-------- Records to process

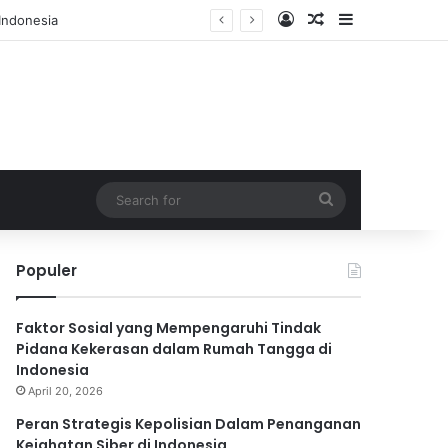
Log In
Random Article
Sidebar
Search
for
Populer
Faktor Sosial yang Mempengaruhi Tindak
Pidana Kekerasan dalam Rumah Tangga di
Indonesia
April 20, 2026
Peran Strategis Kepolisian Dalam Penanganan
Kejahatan Siber di Indonesia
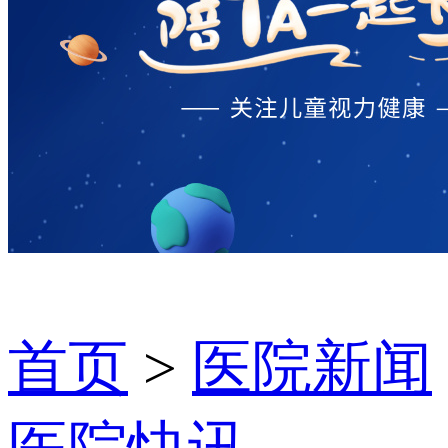
首页
>
医院新闻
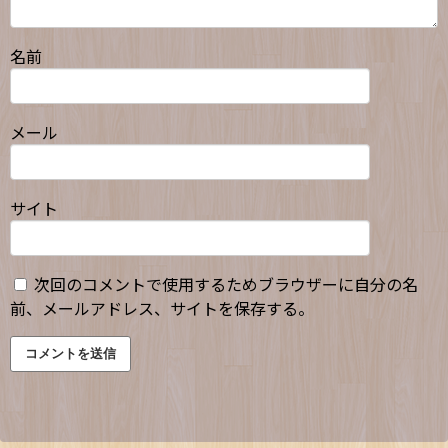
名前
メール
サイト
次回のコメントで使用するためブラウザーに自分の名
前、メールアドレス、サイトを保存する。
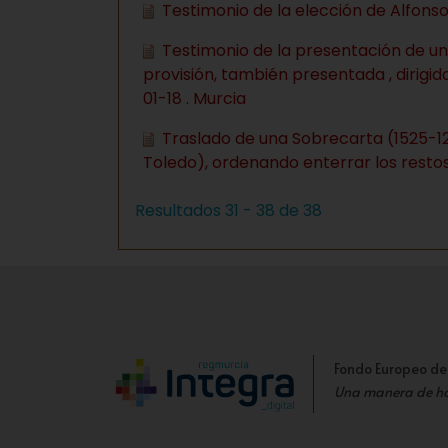
Testimonio de la elección de Alfons
Testimonio de la presentación de un
provisión, también presentada , dirigid
01-18 . Murcia
Traslado de una Sobrecarta (1525-12
Toledo), ordenando enterrar los restos 
Resultados 31 - 38 de 38
Fondo Europeo de
Una manera de h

----------------

Express the text read from every one of the records above as a JSON list of strings, one string per line, with blank lines omitted. Leave the pictures out of the list.

## Task result
[
  "Log In",
  "Random Article",
  "Sidebar",
  "Search",
  "for",
  "Populer",
  "Faktor Sosial yang Mempengaruhi Tindak",
  "Pidana Kekerasan dalam Rumah Tangga di",
  "Indonesia",
  "April 20, 2026",
  "Peran Strategis Kepolisian Dalam Penanganan",
  "Kejahatan Siber di Indonesia",
  "首页",
  ">",
  "医院新闻",
  "名前",
  "メール",
  "サイト",
  "次回のコメントで使用するためブラウザーに自分の名",
  "前、メールアドレス、サイトを保存する。",
  "Testimonio de la elección de Alfons",
  "Testimonio de la presentación de un",
  "provisión, también presentada , dirigid",
  "01-18 . Murcia",
  "Traslado de una Sobrecarta (1525-12",
  "Toledo), ordenando enterrar los restos ",
  "Resultados 31 - 38 de 38",
  "Fondo Europeo de",
  "Una manera de h"
]